*** Opening of AVAILABLE DATA ***

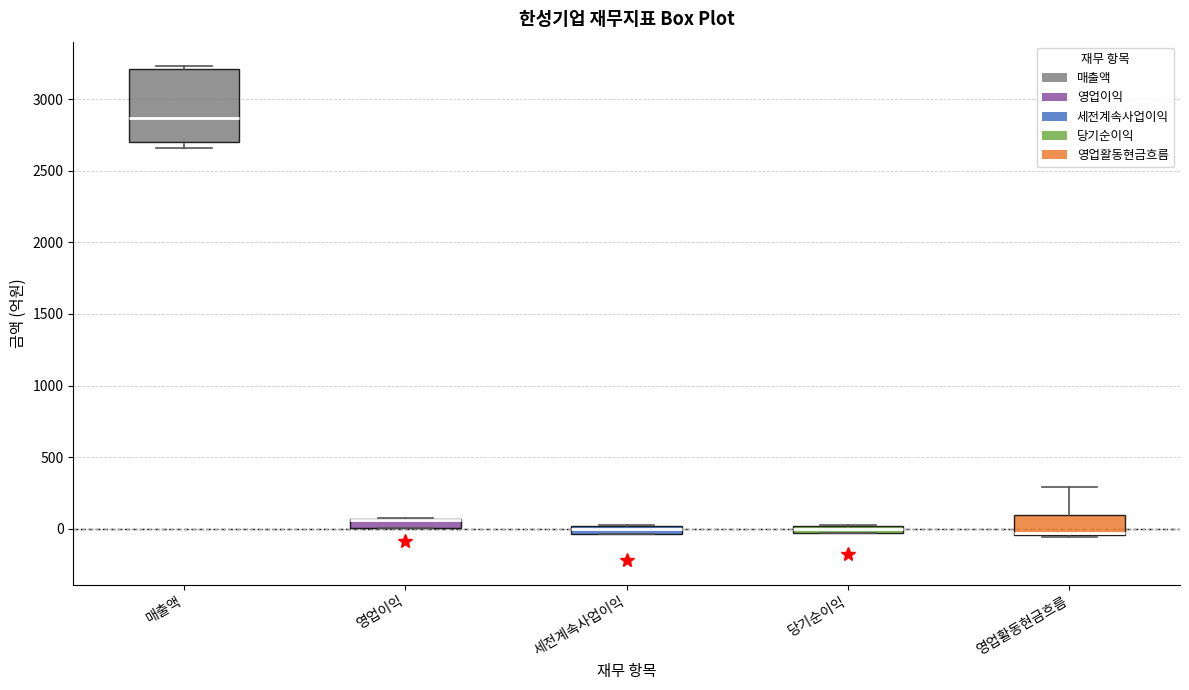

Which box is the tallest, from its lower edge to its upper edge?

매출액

*** Close of AVAILABLE DATA ***
*** Opening of AVAILABLE DATA ***

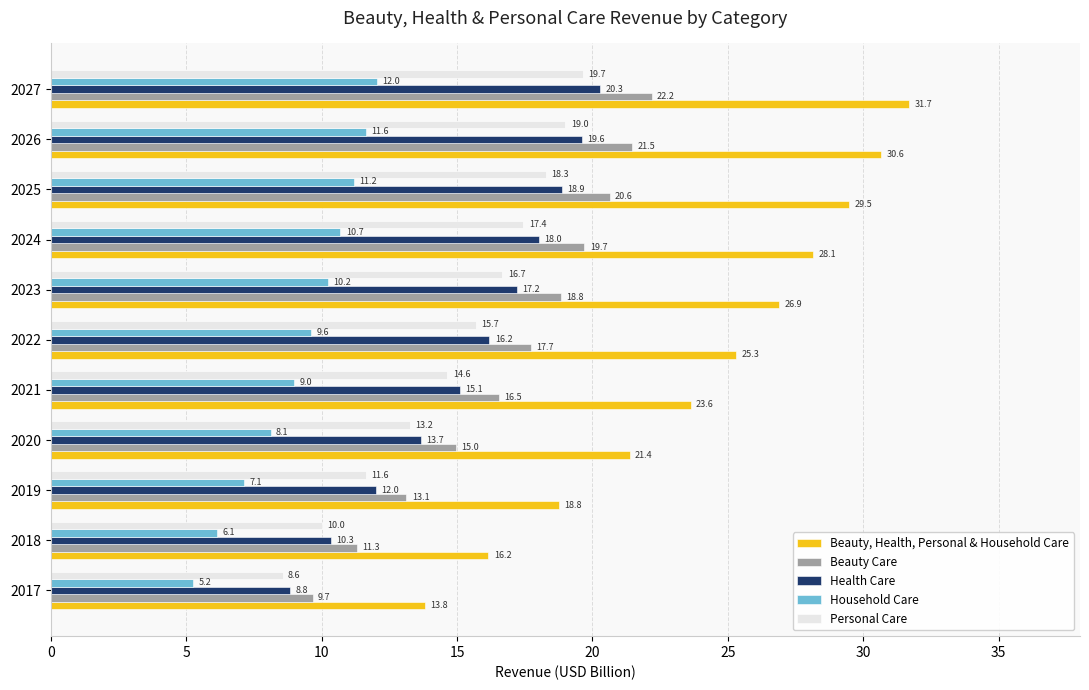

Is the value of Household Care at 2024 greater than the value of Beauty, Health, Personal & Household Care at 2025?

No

*** Close of AVAILABLE DATA ***
*** Opening of AVAILABLE DATA ***

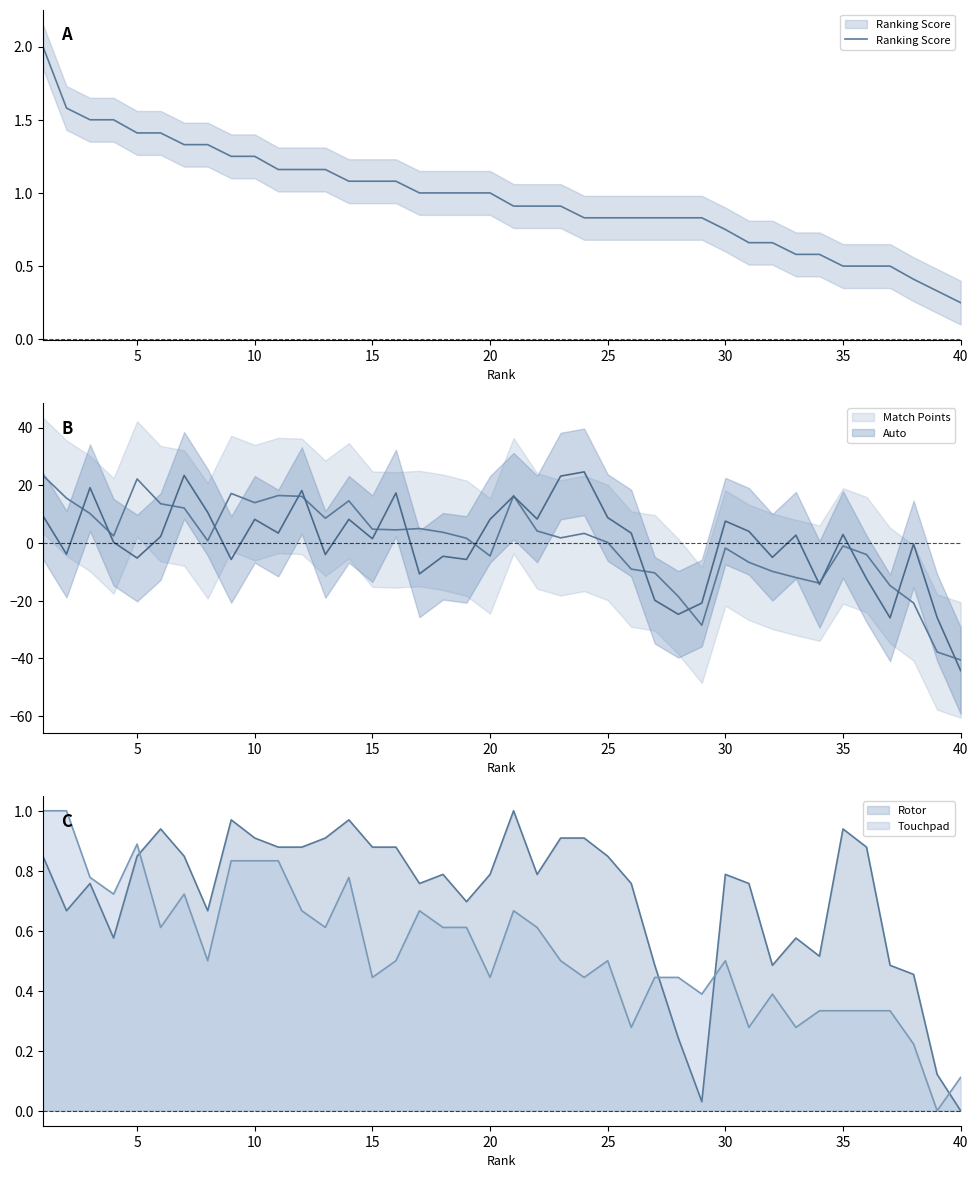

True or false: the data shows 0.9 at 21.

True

*** Close of AVAILABLE DATA ***

• AIM OF THE TASK
Gather every line of the material above that contains the string "True" and copy each one in full. A line counts only if the letters match in case.

• ANSWER TO THIS PROBLEM
True or false: the data shows 0.9 at 21.
True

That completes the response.